WHAT YOU NEED TO DO:
1 - Answer these questions from the patent excerpt:
(a) Besides storage on a recording medium, how may the computer program product be provided?
(b) What may the cloud computing system comprise?
(c) Which figures illustrate embodiments of a robot controller for a robotic device?
2 - Reproduce the part of the patent excerpt that opens with the words containing "[0034] Also presented" and closes with "aspects presented herein.".

EXERCISE TEXT:
◆ ◆ ◆

The computer program product may be stored a computer-readable
recording medium. The computer program product may also be provided
for download via a network connection.
[0034] Also presented is a cloud computing system configured to
perform any of the method aspects presented herein in regard to the
cloud-based robot cell controller. The cloud computing system may
comprise distributed cloud computing resources that jointly perform
the method aspects presented herein.
BRIEF DESCRIPTION OF THE DRAWINGS
[0035] Further aspects, details and advantages of the present
disclosure will become apparent from the detailed description of
exemplary embodiments below and from the drawings, wherein:
[0036] FIG. 1 illustrates a network system embodiment of the
present disclosure;
[0037] FIGS. 2 & 3 illustrate embodiments of a robot controller
for a robotic device according to the present disclosure;
[0038] FIGS. 4 & 5 illustrate embodiments of a cloud-based
robot cell controller according to the present disclosure;
[0039] FIG. 6 illustrates a method embodiment of the present
disclosure;
[0040] FIG. 7 illustrates a further network system embodiments of
the present disclosure; and
[0041] FIG. 8 illustrates a further method embodiment of the
present disclosure.
DETAILED DESCRIPTION
[0042] In the following description, for purposes of explanation
and not limitation, specific details are set forth in order to
provide a thorough understanding of the present disclosure. It will
be apparent to one skilled in the art that the present disclosure
may be practiced in other embodiments that depart from these
specific details.

◆ ◆ ◆

(Page-level text extractions)
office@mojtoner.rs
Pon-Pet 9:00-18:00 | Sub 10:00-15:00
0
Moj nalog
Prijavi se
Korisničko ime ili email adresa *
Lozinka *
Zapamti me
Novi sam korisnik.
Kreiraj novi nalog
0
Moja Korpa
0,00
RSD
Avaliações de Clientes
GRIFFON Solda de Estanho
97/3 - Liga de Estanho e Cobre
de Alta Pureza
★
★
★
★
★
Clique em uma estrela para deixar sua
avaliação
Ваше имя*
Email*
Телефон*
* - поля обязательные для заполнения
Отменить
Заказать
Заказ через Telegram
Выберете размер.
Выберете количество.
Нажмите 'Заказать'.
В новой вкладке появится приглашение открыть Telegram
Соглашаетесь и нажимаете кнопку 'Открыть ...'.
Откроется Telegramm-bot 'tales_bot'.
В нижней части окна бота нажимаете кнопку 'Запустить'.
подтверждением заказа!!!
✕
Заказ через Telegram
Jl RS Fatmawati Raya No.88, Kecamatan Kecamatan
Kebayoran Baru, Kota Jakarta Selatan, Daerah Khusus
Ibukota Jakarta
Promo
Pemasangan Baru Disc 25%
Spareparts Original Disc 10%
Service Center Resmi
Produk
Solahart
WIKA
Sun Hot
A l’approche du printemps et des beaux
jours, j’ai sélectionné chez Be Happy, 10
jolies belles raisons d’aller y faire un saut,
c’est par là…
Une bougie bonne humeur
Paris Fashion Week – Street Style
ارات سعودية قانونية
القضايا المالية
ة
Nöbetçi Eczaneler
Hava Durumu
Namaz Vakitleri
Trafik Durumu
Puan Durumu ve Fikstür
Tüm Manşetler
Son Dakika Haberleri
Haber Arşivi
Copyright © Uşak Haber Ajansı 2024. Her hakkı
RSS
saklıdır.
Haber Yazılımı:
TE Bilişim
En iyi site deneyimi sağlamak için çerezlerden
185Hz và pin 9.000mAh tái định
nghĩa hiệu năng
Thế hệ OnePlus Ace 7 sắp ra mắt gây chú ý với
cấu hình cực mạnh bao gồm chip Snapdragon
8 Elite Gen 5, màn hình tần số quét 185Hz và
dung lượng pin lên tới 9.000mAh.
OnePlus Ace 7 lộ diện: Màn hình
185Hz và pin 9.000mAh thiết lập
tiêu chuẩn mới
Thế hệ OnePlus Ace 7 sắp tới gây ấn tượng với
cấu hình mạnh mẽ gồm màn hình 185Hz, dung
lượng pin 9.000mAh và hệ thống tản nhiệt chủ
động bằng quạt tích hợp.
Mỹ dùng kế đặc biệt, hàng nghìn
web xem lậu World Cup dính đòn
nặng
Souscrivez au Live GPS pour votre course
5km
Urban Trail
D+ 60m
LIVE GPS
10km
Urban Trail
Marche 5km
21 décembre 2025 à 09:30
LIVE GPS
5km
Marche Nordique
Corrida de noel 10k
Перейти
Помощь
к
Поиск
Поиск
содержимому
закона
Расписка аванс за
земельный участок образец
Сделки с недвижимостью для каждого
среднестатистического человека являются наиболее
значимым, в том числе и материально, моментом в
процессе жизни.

◆ ◆ ◆

EXERCISE SOLUTIONS:
1 -
(a) For download via a network connection.
(b) Distributed cloud computing resources that jointly perform the method aspects presented herein.
(c) FIGS. 2 & 3.

2 -
[0034] Also presented is a cloud computing system configured to
perform any of the method aspects presented herein in regard to the
cloud-based robot cell controller. The cloud computing system may
comprise distributed cloud computing resources that jointly perform
the method aspects presented herein.